* _What is expected_
All of the data that follows should be retyped exactly, please, except the pictures.

* _Given information_
++++++++++
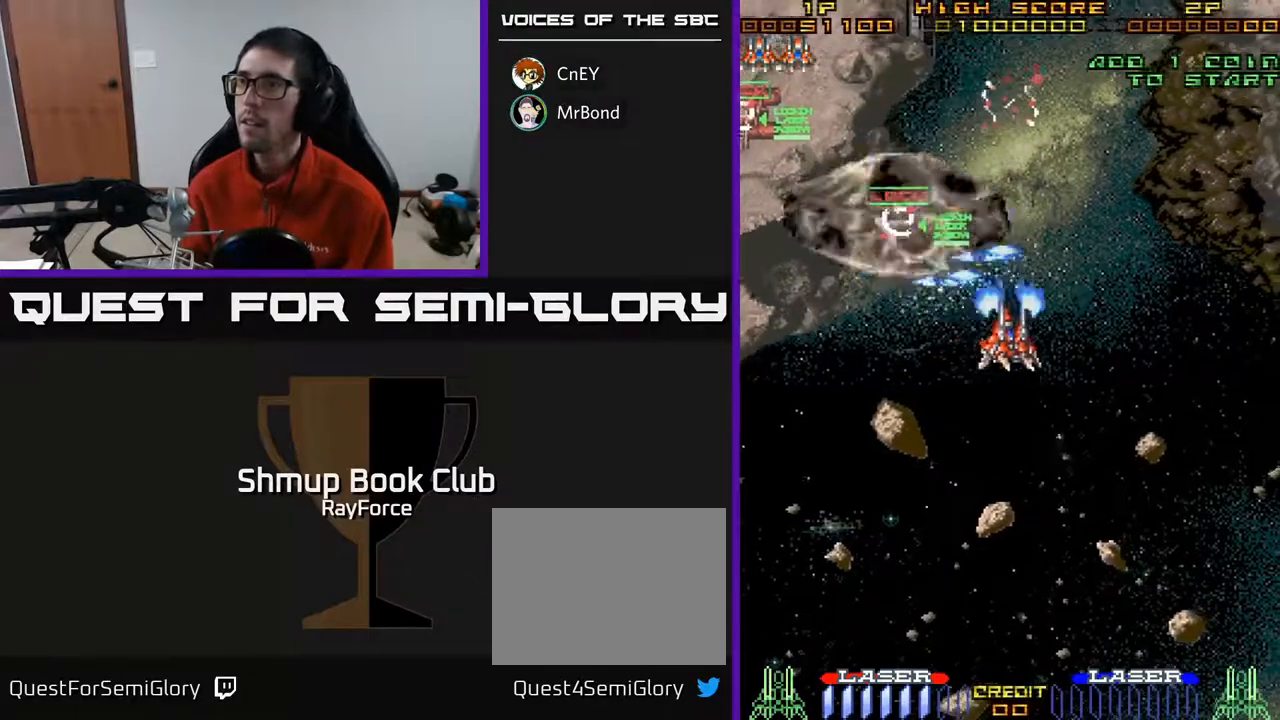
{"buttons": ["A", "DPAD_RIGHT"], "right_stick": "center", "events": [[17, "DPAD_UP", "down"], [400, "DPAD_UP", "up"]]}
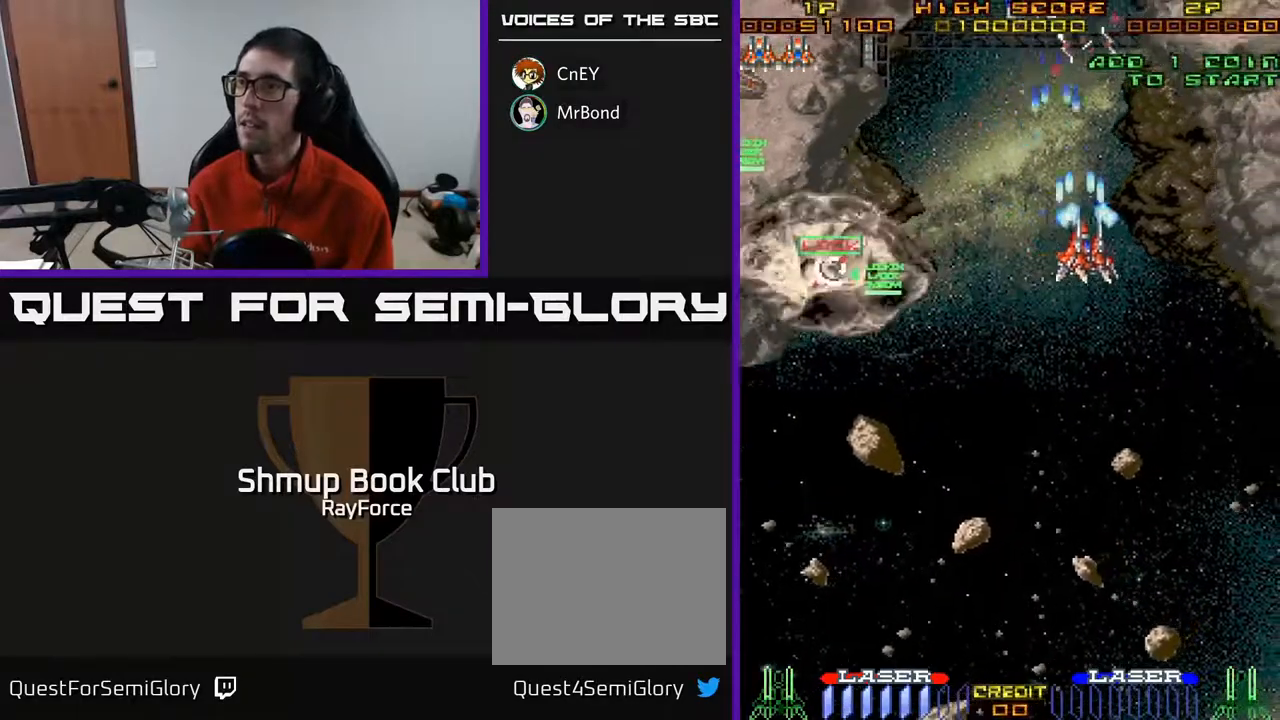
{"buttons": ["A", "DPAD_RIGHT"], "right_stick": "center", "events": []}
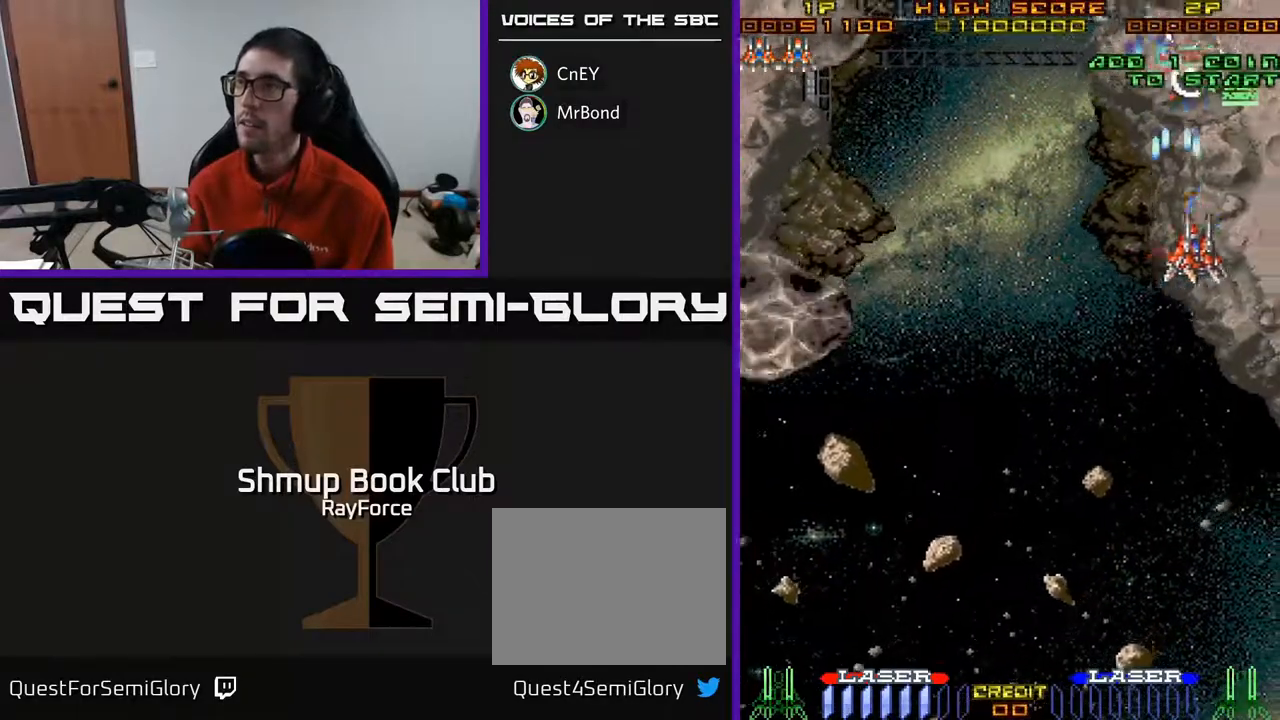
{"buttons": ["A", "DPAD_DOWN", "DPAD_LEFT"], "right_stick": "center", "events": [[183, "DPAD_DOWN", "down"], [283, "X", "down"], [383, "DPAD_RIGHT", "up"], [400, "X", "up"], [417, "DPAD_LEFT", "down"], [450, "A", "up"], [483, "A", "down"]]}
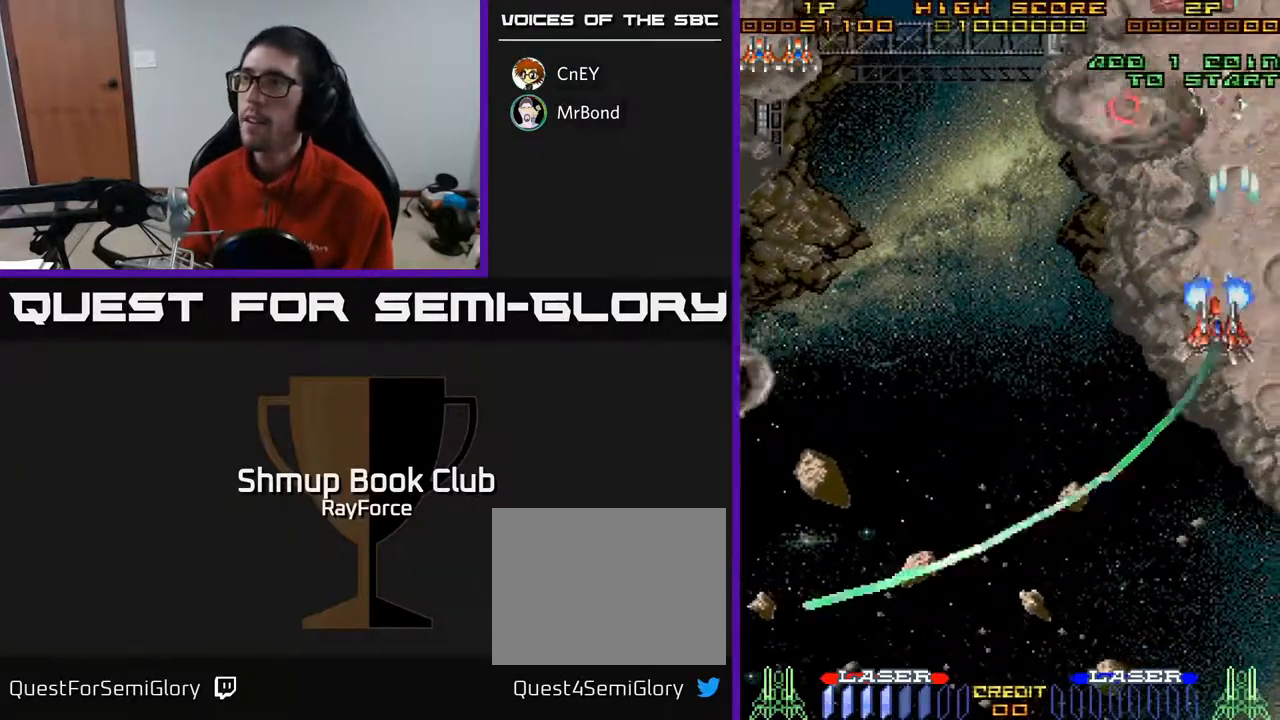
{"buttons": ["A", "DPAD_UP", "DPAD_RIGHT"], "right_stick": "center", "events": [[233, "DPAD_DOWN", "up"], [433, "DPAD_LEFT", "up"], [433, "DPAD_UP", "down"], [450, "DPAD_RIGHT", "down"]]}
++++++++++
* _Task answer_
{"buttons": ["A", "DPAD_RIGHT"], "right_stick": "center", "events": [[17, "DPAD_UP", "down"], [400, "DPAD_UP", "up"]]}
{"buttons": ["A", "DPAD_RIGHT"], "right_stick": "center", "events": []}
{"buttons": ["A", "DPAD_DOWN", "DPAD_LEFT"], "right_stick": "center", "events": [[183, "DPAD_DOWN", "down"], [283, "X", "down"], [383, "DPAD_RIGHT", "up"], [400, "X", "up"], [417, "DPAD_LEFT", "down"], [450, "A", "up"], [483, "A", "down"]]}
{"buttons": ["A", "DPAD_UP", "DPAD_RIGHT"], "right_stick": "center", "events": [[233, "DPAD_DOWN", "up"], [433, "DPAD_LEFT", "up"], [433, "DPAD_UP", "down"], [450, "DPAD_RIGHT", "down"]]}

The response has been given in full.